Sul sito personale di Rauti è possibile consultare il curriculum vitae, un primo passo per verificare la fondatezza delle motivazioni di merito riferite da Alfano: la stragrande maggioranza delle pubblicazioni e delle esperienze di Isabella Rauti sono riconducibili a nomine politiche istituzionali o accademiche (quindi, politiche, poiché a noi non piace l’ipocrisia). In particolare, dal 2003 al 2007 (nel triennio 1994-1997 è nominata Componente della Commissione Nazionale per la Parità e le Pari Opportunità tra uomo e donna, istituita presso la Presidenza del Consiglio) Rauti ricopre il ruolo di consigliera nazionale di Parità presso il Ministero del Lavoro e delle Politiche Sociali, fino ad essere scelta come Capo Dipartimento del Ministero per le Pari Opportunità con il governo Berlusconi.

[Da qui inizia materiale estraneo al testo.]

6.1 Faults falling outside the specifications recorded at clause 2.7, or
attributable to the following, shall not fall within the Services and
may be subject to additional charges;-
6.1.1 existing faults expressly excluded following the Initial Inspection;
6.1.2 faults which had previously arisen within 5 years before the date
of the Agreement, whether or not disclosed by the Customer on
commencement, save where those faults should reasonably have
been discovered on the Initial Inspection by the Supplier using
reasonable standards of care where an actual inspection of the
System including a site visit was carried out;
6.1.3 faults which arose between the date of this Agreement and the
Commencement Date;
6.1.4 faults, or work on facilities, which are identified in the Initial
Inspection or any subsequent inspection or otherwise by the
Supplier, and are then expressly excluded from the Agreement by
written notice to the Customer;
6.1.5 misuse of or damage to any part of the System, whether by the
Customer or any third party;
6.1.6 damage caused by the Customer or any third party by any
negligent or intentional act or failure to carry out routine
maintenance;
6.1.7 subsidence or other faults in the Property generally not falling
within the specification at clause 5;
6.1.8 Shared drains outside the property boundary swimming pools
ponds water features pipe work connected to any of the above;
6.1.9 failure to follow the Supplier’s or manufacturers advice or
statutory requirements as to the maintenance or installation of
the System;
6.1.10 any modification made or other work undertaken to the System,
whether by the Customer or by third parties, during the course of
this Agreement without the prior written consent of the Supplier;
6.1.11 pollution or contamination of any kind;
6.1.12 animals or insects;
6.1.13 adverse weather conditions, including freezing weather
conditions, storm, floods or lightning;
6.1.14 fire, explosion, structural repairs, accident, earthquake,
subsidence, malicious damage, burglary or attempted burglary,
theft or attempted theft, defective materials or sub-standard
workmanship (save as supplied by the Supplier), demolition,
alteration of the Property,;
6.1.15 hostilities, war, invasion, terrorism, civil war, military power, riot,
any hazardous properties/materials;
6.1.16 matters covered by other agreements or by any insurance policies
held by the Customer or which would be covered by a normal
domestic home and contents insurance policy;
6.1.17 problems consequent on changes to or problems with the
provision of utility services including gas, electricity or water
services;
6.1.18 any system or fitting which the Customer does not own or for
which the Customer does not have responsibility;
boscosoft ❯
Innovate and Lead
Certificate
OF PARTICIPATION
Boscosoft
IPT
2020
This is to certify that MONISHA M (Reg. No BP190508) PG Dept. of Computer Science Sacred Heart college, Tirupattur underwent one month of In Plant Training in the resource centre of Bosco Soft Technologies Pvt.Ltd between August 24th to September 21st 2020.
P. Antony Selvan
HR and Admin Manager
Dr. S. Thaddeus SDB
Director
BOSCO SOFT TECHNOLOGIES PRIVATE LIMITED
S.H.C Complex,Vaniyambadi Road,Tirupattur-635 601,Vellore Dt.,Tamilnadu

Se eccettuiamo le pubblicazioni istituzionali (solitamente frutto del ruolo ricoperto), le altre, poche, riguardano la contro-rivoluzione vandeana e un maldestro tentativo di accreditare l’emancipazione femminile al Fascismo (durante la sua direzione del Centro Studi Futura, associazione culturale fascista che produrrà nella sua breve vita un solo pamphlet dal titolo “Gli angeli e la rivoluzione. Squadriste, intellettuali, madri, contadine: immagini inedite del fascismo femminile” per le edizioni Settimo Sigillo), oltre al testo “I Paladini della reazione – Il pensiero antirisorgimentale in Italia nella prima metà dell’Ottocento”, sempre per le edizioni Settimo Sigillo.
È abbastanza chiaro che nessuna di queste pubblicazioni può valere una cattedra universitaria né tantomeno possono ricoprire alcuna scientificità le case editrici proponenti: le edizioni Settimo Sigillo, ad esempio, sono parte del network editoriale neofascista italiano (tra gli ultimi autori proposti dalla SS – “strano” acronimo della casa editrice – troviamo il terrorista nero Pierluigi Concutelli, assassino del pm Occorsio che indagava su Ordine Nuovo, e responsabile di molte altre nefandezze). I temi trattati – dall’anti-illuminismo alla critica della modernità, dall’anti-femminismo all’anti-egualitarismo -vengono trattati con approssimazione analitica e sono privi di alcun contributo di approfondimento o novità che ne possa giustificare una qualsivoglia attenzione.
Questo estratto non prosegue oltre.